Empresas ainda gastam horas em dashboards para tomar decisões que poderiam ser respondidas em segundos, aponta Nimbi
Plataforma de eProcurement Nimbi, identifica gargalo entre dado e decisão como principal obstáculo à eficiência em compras corporativas e aponta inteligência artificial embarcada como caminho para superá-lo
Grandes empresas brasileiras têm hoje mais dados sobre suas operações de compras do que em qualquer outro momento da história. Requisições, cotações, pedidos, contratos e informações de fornecedores estão cada vez mais estruturados e acessíveis dentro das plataformas de eProcurement. Mesmo assim, responder a uma pergunta simples como qual fornecedor teve o melhor desempenho no último trimestre ainda exige, na maior parte das organizações, horas de trabalho manual.

O diagnóstico é da Nimbi, plataforma brasileira de eProcurement e Marketplace B2B, que acompanha o ciclo de compras de médias e grandes empresas em setores como educação, logística, serviços financeiros e indústria. Segundo a empresa, o problema central não é mais a falta de dados: é o tempo que separa o dado da decisão.
Processo demorado
O modelo predominante ainda é baseado em navegação: o profissional de compras acessa o dashboard, aplica filtros, lê indicadores, consolida informações de múltiplas fontes e só então chega a uma conclusão. Um processo que se repete a cada nova pergunta, a cada reunião, a cada ciclo de análise.
“O acesso ao dado já foi resolvido pela digitalização. O que ainda falta para a maioria das empresas é o acesso à resposta. Enquanto o profissional de compras gasta tempo navegando por sistemas para montar uma análise, ele deixa de se dedicar ao que realmente exige julgamento estratégico: negociação, gestão de fornecedores críticos, planejamento de categoria”, afirma Carolina Cabral, CEO da Nimbi.
O gargalo tem consequências diretas sobre a competitividade das áreas de compras. Perguntas recorrentes sobre desvios de política, concentração de fornecedores ou padrões de gasto por unidade de negócio continuam demandando esforço de interpretação manual toda vez que precisam ser respondidas, mesmo em ambientes digitalizados.
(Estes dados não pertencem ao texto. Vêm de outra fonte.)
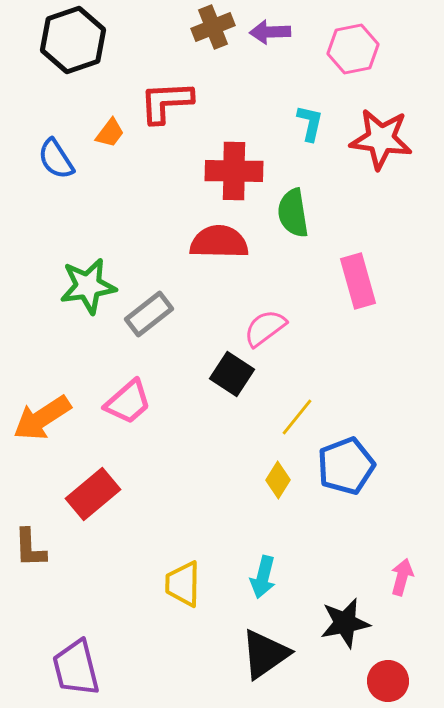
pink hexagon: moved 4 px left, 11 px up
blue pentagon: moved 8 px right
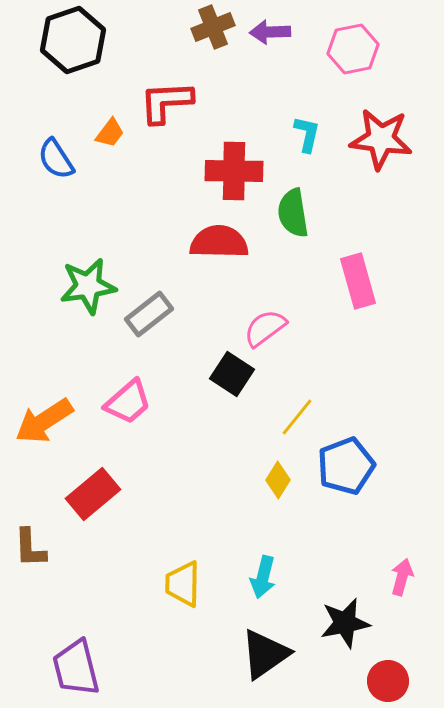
cyan L-shape: moved 3 px left, 11 px down
orange arrow: moved 2 px right, 3 px down
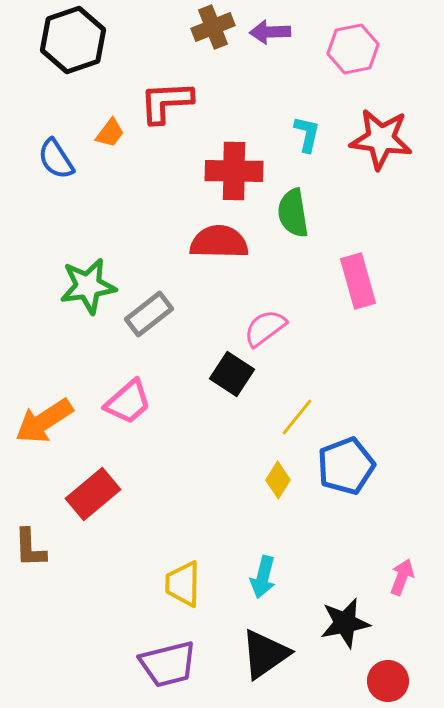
pink arrow: rotated 6 degrees clockwise
purple trapezoid: moved 92 px right, 4 px up; rotated 90 degrees counterclockwise
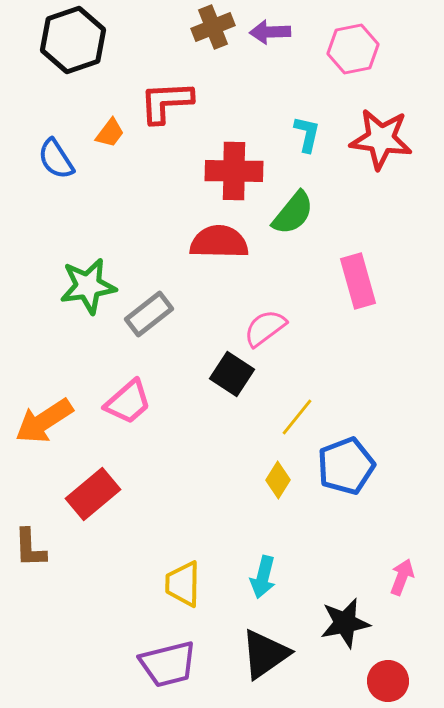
green semicircle: rotated 132 degrees counterclockwise
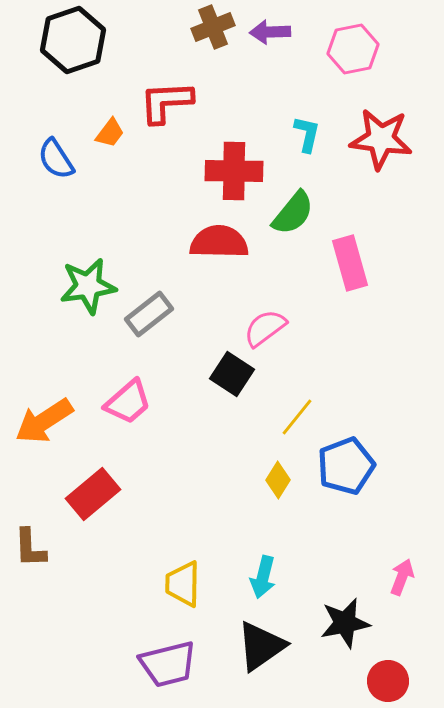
pink rectangle: moved 8 px left, 18 px up
black triangle: moved 4 px left, 8 px up
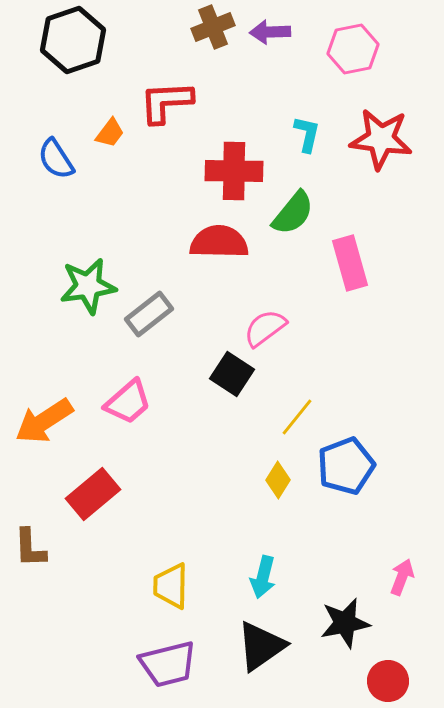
yellow trapezoid: moved 12 px left, 2 px down
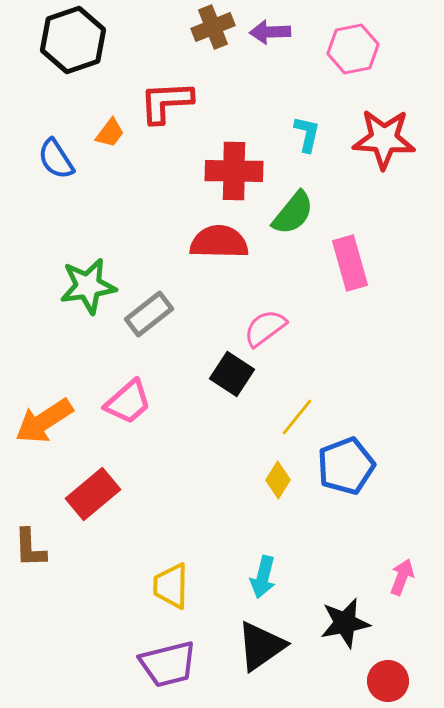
red star: moved 3 px right; rotated 4 degrees counterclockwise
Modelos de interação de dados
Para a Nimbi, a saída passa por uma mudança no modelo de interação com os dados. Em vez de navegar por telas e interpretar gráficos, o profissional de compras deve ser capaz de fazer uma pergunta direta ao sistema e receber uma resposta estruturada e contextualizada. É o que a empresa chama de procurement conversacional: um modelo em que a IA atua de forma embarcada no fluxo de compras, e não como uma interface adicional desconectada dos processos.
“Estamos vendo uma mudança de paradigma. As empresas que avançam mais rápido em eficiência de compras não são necessariamente as que têm mais dados: são as que conseguem transformar esses dados em respostas mais rápidas. A IA resolve exatamente esse problema quando está integrada ao fluxo, e não em uma tela separada que o usuário precisa aprender a usar”, diz Cabral.
A abordagem exige, no entanto, uma condição prévia: dados conectados. A inteligência artificial só consegue gerar respostas úteis quando tem acesso a informações integradas ao longo de todo o ciclo de procurement. Empresas que ainda operam com sistemas fragmentados ou processos não digitalizados enfrentam uma barreira anterior à da IA. A transformação começa pela base, não pela tecnologia mais avançada.
A Nimbi eProcurement
A Nimbi conecta requisições, cotações, pedidos, contratos e fornecedores em uma única plataforma de gestão. Sobre essa base, a empresa desenvolve camadas de automação e inteligência que permitem desde a sugestão de fornecedores com base em histórico e risco até a consulta conversacional de dados operacionais em tempo real.